Fig 6. Down-regulation of invasion-related pathway and alteration of AP2 genes in domain deletion mutants.

(A) Heatmaps displaying down-regulation of genes involved in the invasion of the RBC in the two deletion mutants. * and # indicate the AP2-I and putative AP2-LT target genes, respectively. Ø and Ψ indicate the down-regulated genes upon knockdown of BDP1 and the target genes identified by BDP1-HA ChIP-seq analysis, respectively. (B) Heatmaps showing altered expression of the AP2 genes in the deletion mutants. (C) Putative AP2-LT target genes (with AP2-LT binding motifs) are significantly enriched in the down-regulated genes in PfGCN5-ΔBrD::GFP at the late stages. The numbers of up- and down-regulated genes upon PfGCN5 BrD domain deletion are shown as the red and blue bars at four developmental stages. These altered genes were further classified as the putative target genes of AP2-LT and the remaining genes. R, ring; ET, early trophozoite; LT, late trophozoite; S, schizont. ***, P <0.001 (Fisher’s exact test).

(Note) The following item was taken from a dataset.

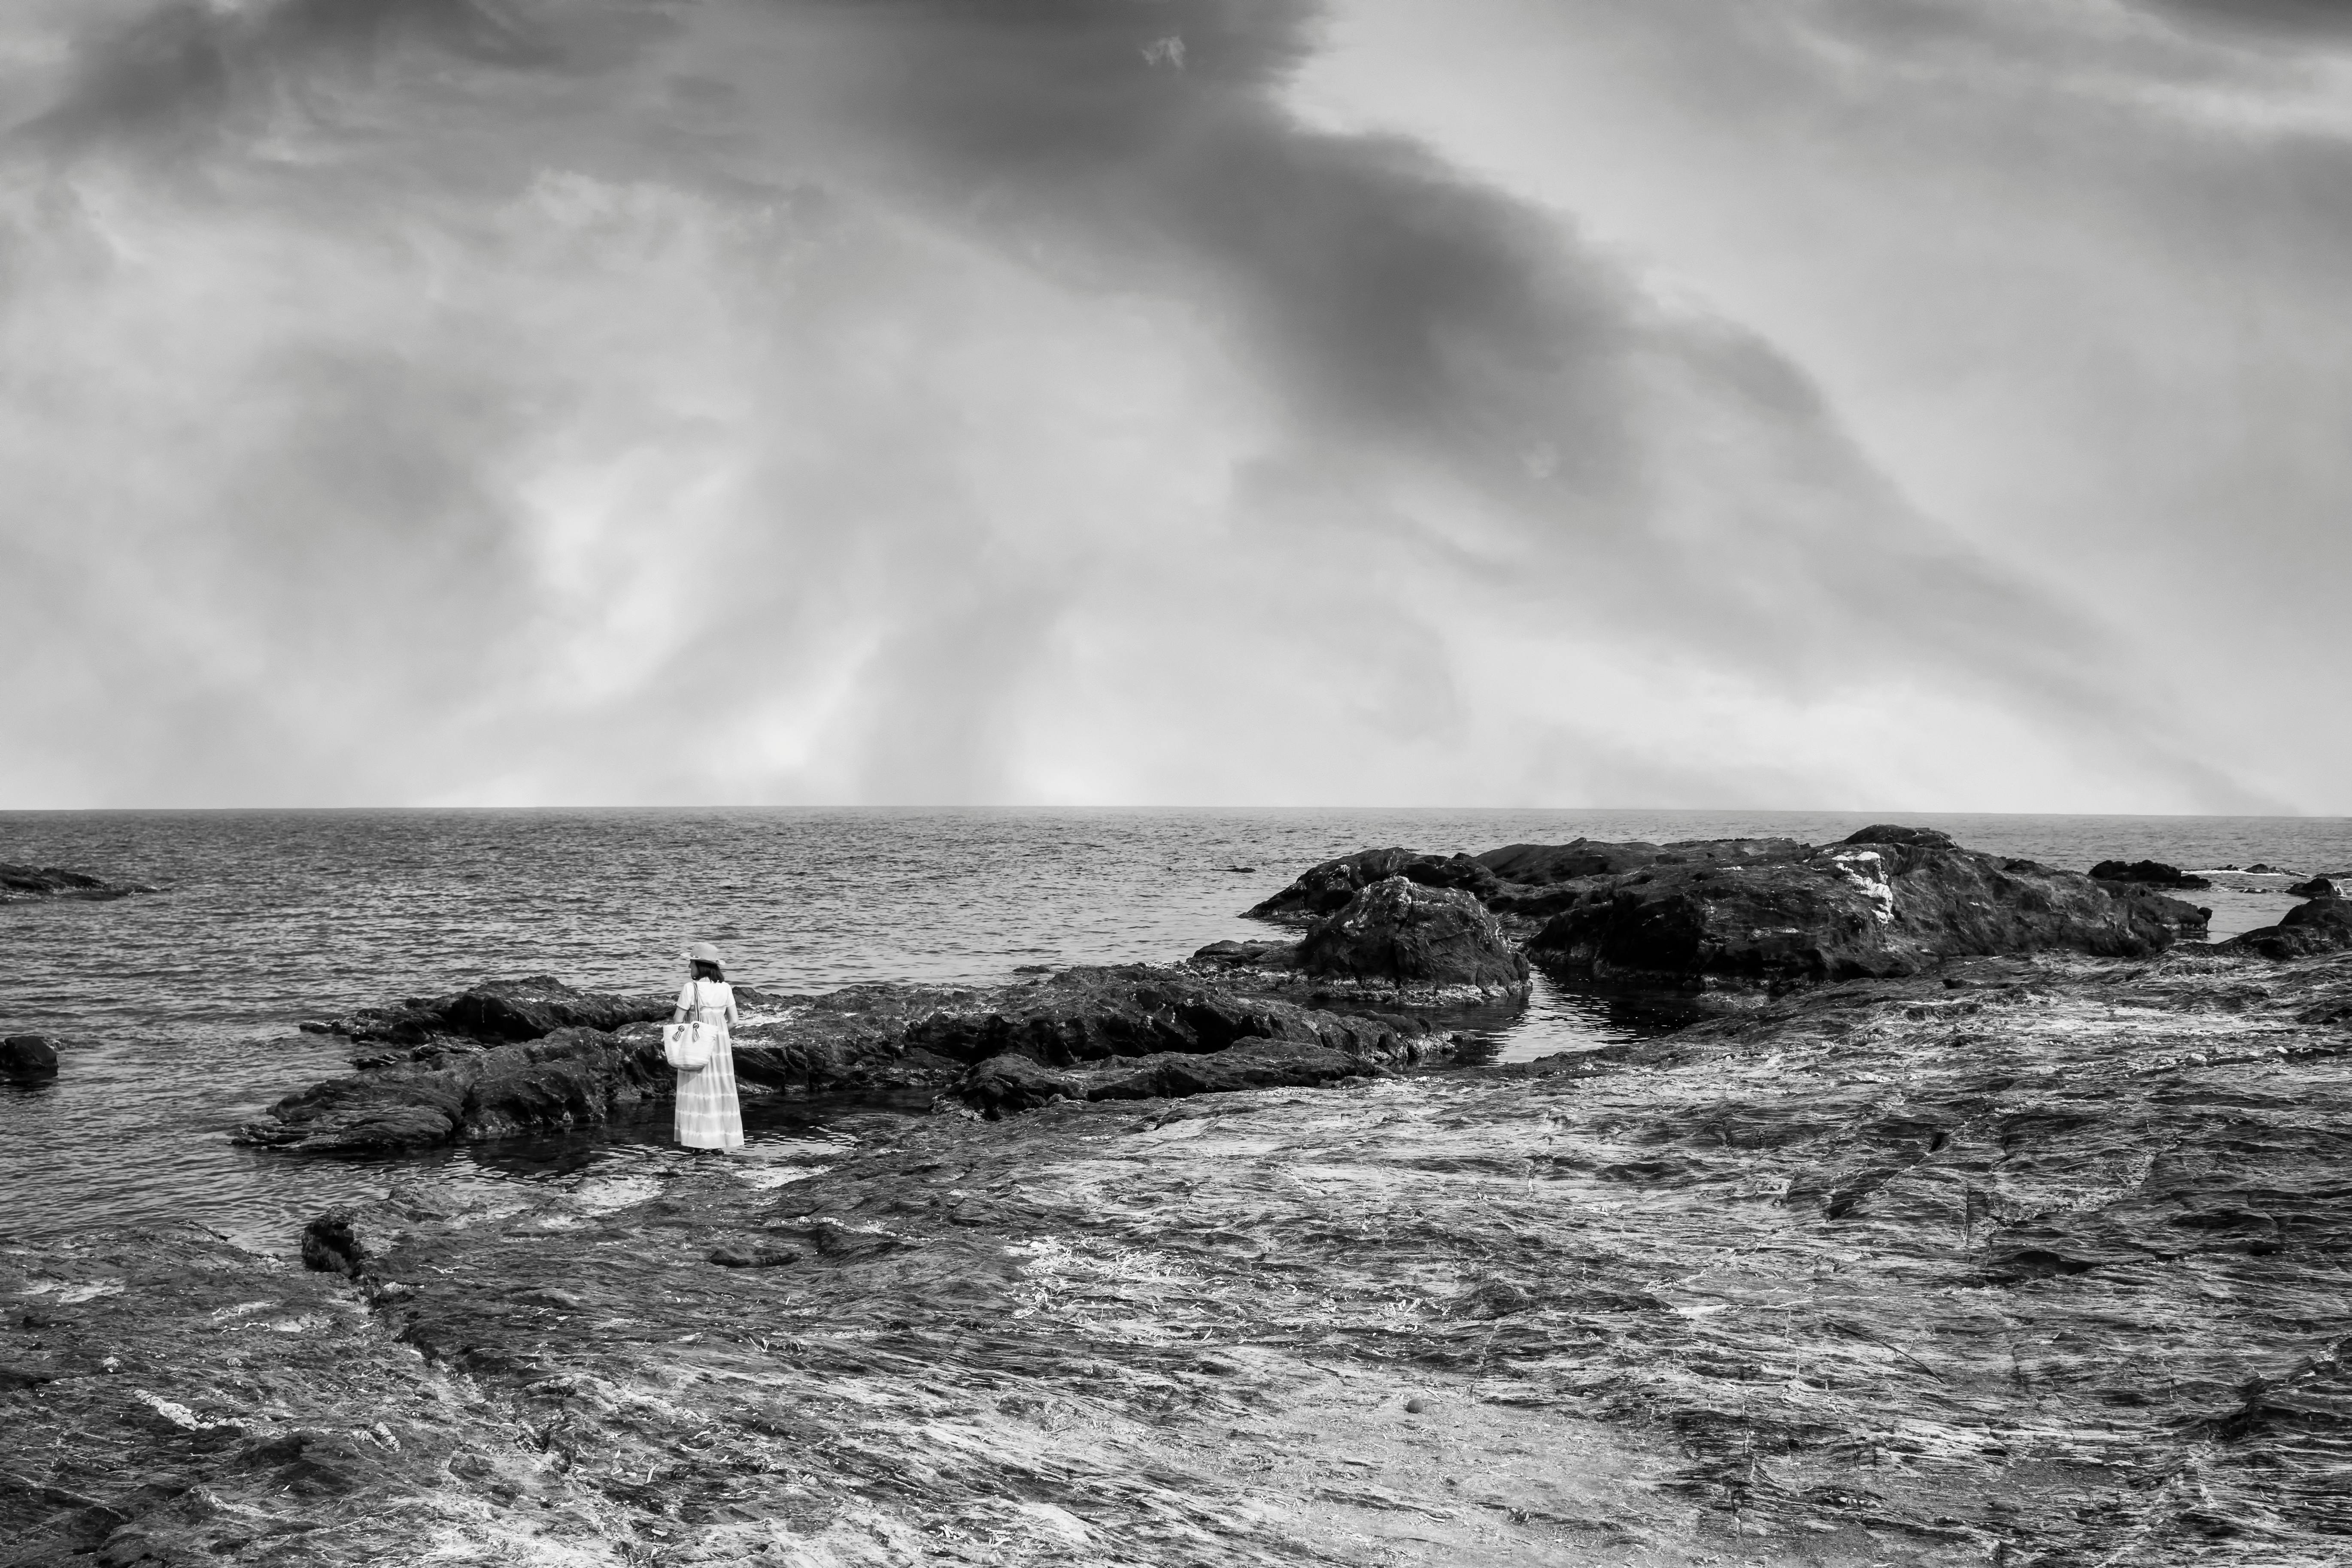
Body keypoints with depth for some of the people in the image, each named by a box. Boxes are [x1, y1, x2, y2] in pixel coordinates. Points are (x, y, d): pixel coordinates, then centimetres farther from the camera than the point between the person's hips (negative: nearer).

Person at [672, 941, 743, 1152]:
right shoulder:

Fig 7. Correlation of genes showing altered expression in domain deletion mutants with promoter accessibility and chromatin states.

(A, B) Changed levels of gene expression in PfGCN5-ΔBrd and PfPHD1-ΔPHD are negatively correlated with the accessibility of the promoters (from the ATAC-seq analysis, The y-axis shows that the ratio of ATAC-seq peak (scaled per million reads) vs genomic DNA library) (A), but are positively correlated with the heterochromatin state (represented by the HP1 occupancy) (B). U, upregulation; D, downregulation. *, P <0.05; ****, P < 0.0001 (Wilcoxon rank-sum test). (C) Heatmaps displaying the transcriptional activation of gametocyte and ookinete genes in the domain deletion mutants. R, ring; ET, early trophozoite; LT, late trophozoite; S, schizont. (D) Overlaps of activated gametocyte- or ookinete-specific genes between PfGCN5-ΔBrd and PfPHD1-ΔPHD.